*Instructions to follow*. What is needed is a word-for-word transcript of the listing, free of pictures.

*Source records*.
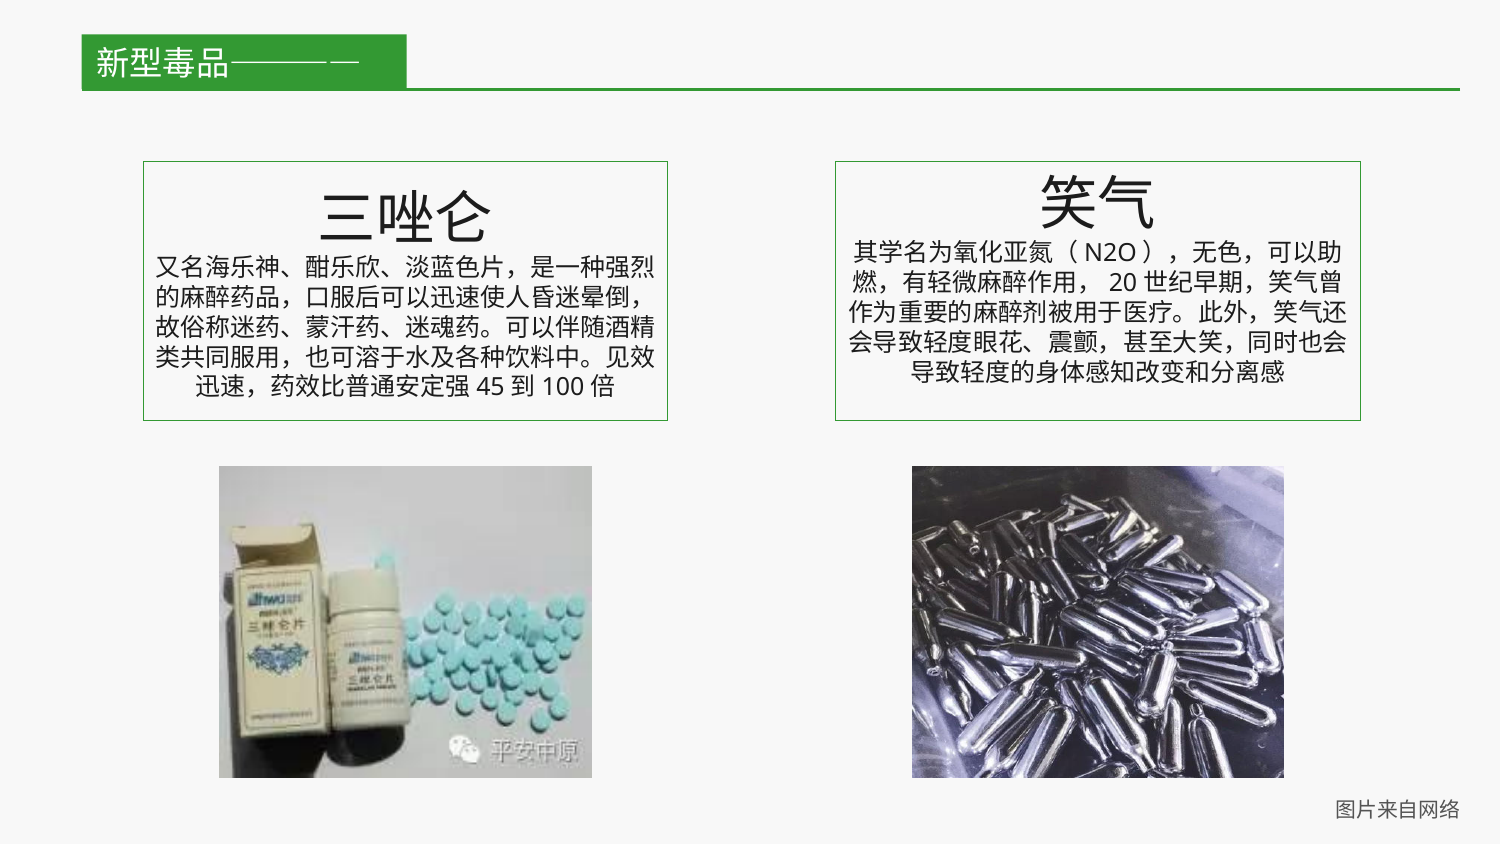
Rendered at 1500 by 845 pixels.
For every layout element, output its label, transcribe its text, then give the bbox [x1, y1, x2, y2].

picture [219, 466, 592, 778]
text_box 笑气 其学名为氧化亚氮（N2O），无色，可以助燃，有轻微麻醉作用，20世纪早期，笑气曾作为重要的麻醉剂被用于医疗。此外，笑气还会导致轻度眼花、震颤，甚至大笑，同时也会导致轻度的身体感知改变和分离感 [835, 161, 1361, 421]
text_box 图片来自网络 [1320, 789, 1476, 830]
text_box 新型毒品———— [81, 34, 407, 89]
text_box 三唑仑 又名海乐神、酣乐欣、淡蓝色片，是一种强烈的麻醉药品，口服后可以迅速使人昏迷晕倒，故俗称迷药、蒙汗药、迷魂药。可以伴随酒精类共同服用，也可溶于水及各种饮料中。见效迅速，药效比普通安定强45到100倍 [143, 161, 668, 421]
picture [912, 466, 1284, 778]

*Result of this task*.
Rendered at 1500 by 845 pixels.
For every layout element, output its label, transcribe its text, then give the bbox [x1, y1, x2, y2].

picture [219, 466, 592, 778]
text_box 笑气 其学名为氧化亚氮（N2O），无色，可以助燃，有轻微麻醉作用，20世纪早期，笑气曾作为重要的麻醉剂被用于医疗。此外，笑气还会导致轻度眼花、震颤，甚至大笑，同时也会导致轻度的身体感知改变和分离感 [835, 161, 1361, 421]
text_box 图片来自网络 [1320, 789, 1476, 830]
text_box 新型毒品———— [81, 34, 407, 89]
text_box 三唑仑 又名海乐神、酣乐欣、淡蓝色片，是一种强烈的麻醉药品，口服后可以迅速使人昏迷晕倒，故俗称迷药、蒙汗药、迷魂药。可以伴随酒精类共同服用，也可溶于水及各种饮料中。见效迅速，药效比普通安定强45到100倍 [143, 161, 668, 421]
picture [912, 466, 1284, 778]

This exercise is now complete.